I was recently working on our taxes for 2022, and it looks like our effective federal tax rate was 1.4% (about 6% if you include Social Security and Medicare taxes). According to the Tax Policy Center, the average effective federal tax rate in 2021 was 8.1% (14.7% including payroll taxes), so our rate appears quite low. However, income levels have a big effect on tax rates (which is unsurprising since we have a tiered tax system where higher earners pay a higher income tax rate). In fact, the average effective federal tax rate for those in the bottom 20% of income (below $27,900) was -19.9% in 2021. That means they actually received money from the government in the form of refundable credits rather than paying taxes. On the other hand, those in the top 1% of income (over $882,500) had an effective tax rate of 24.2%. So, how was our tax rate so low?
Every tax filer gets to choose between either taking the standard deduction or itemizing deductions. About 90% take the standard deduction as of 2018. This deduction does not reduce your taxes directly, but it instead reduces the amount you owe taxes on. For example, the standard deduction for a single filer is $12,950 for 2022. This means that if you were in the 22% tax bracket (assuming the deduction does not move you down to a lower tax bracket), the standard deduction would reduce your taxes by $12,950 x 0.22, which is equal to $2,849.
Like most tax filers, we took the standard deduction, which was $25,900 for a married couple filing jointly.
Long-Term Capital Gains
Some income is taxed at more favorable rates. This includes long-term capital gains, such as from selling investments. Rather than ordinary income, which is taxed at rates from 10% to 37%, long-term capital gains are taxed at 0%, 15%, or 20% depending on your income. To qualify for these lower tax rates, make sure to wait at least a year before selling. You can read more about capital gains tax here.
For us, we made about $19,000 in long-term capital gains in 2022, which were taxed at 0%. This was the result of selling investments as part of the down payment for the house we bought at the beginning of the year. Since I was aware of the favorability of long-term capital gain tax rates, I made sure to only sell investments that I had held for at least a year.
Another source of income taxed at more favorable rates is qualified dividends. These are also taxed at the capital gains tax rate, while ordinary dividends are taxed as ordinary income. A dividend is considered a qualified dividend if you buy the security more than 60 days before the record date and hold it for at least 61 days during the 121-day period before the next dividend. However, keep in mind that some dividends are exempt from being treated as qualified dividends. These include dividends paid by REITs, MLPs, and employee stock options. You can read more about qualified dividends here.

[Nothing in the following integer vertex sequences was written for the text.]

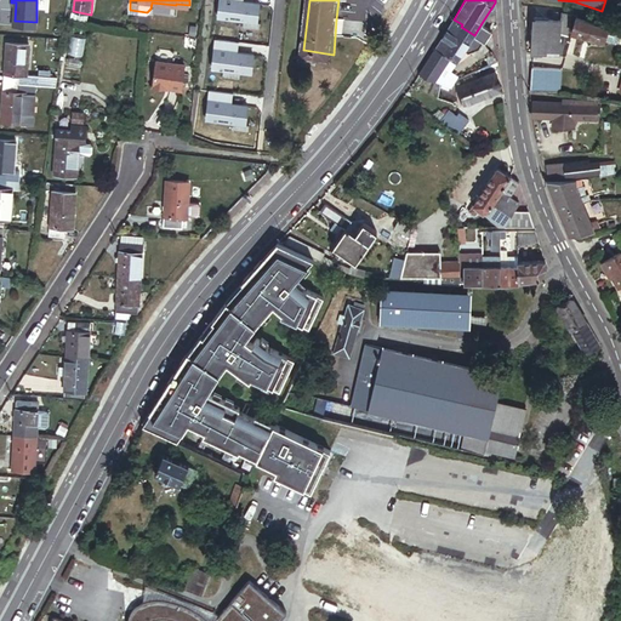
[(559,13),(558,22),(559,22),(558,56),(557,56),(563,57),(571,32),(576,17),(559,13)]
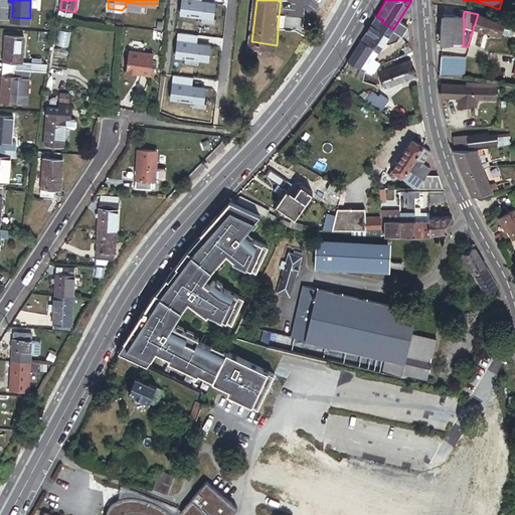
[(501,35),(505,23),(478,14),(474,26),(501,35)]
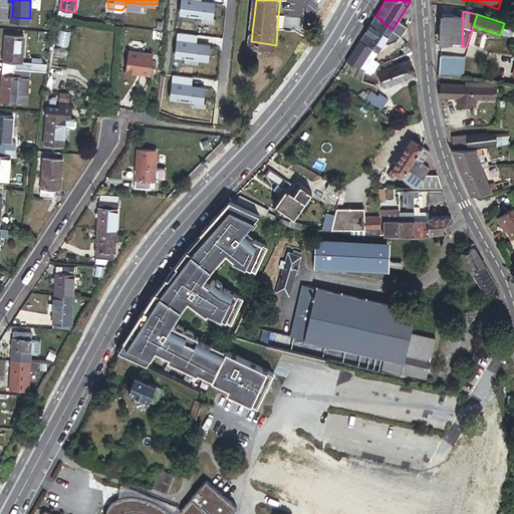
[(382,20),(375,16),(361,38),(360,39),(371,46),(378,50),(386,40),(393,29),(381,22),(382,20)]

About 84% of our dividends in 2022 were qualified dividends, so they were taxed at a lower rate than our ordinary income.
Child Tax Credit
Tax credits are better than deductions and favorable tax rates because they directly reduce the tax you owe. Some are refundable, meaning that you can get the credit even if you owe less tax than the value of the credit (hence the negative tax rate numbers mentioned above for people with very low incomes since rather than paying the government, they receive money instead), while others are nonrefundable, which can only reduce the tax you owe.
One nonrefundable credit is the child tax credit, which is a credit for $2,000 for each qualifying child. This amount is reduced above a modified adjusted gross income of $400,000 for those who are married filing jointly and $200,000 for other filing statuses.
Since we have two children, we received a $4,000 credit, saving us $4,000 off our taxes.
Child Care Expense Credit
Another nonrefundable tax credit is the child and dependent care expenses credit. This is a credit based on the amount you spent on child or dependent care worth up to $1,050 for one child ($3,000 of expenses x 0.35 for the lowest income level) or $2,100 for two or more children ($6,000 x 0.35). The multiplier is decreased at higher incomes. For those with adjusted gross income above $43,000, the amount of expenses is multiplied by 0.20 for a maximum credit of $600 for one child or $1,200 for two or more. You must file a joint return to claim this credit unless you are separated or living apart, and both partners must have earned income or be students.
We paid $3,288 for daycare and preschool expenses in 2022, so our child care expense credit was $3,288 x 0.20, which equals $658.
There are a lot of ways to reduce your tax burden. Some of the most common ways, which we personally took advantage of for 2022, include the standard deduction, long-term capital gains, qualified dividends, the child tax credit, and the credit for child and dependent care expenses. Make sure to consult with a tax professional to find out how you can reduce your taxes.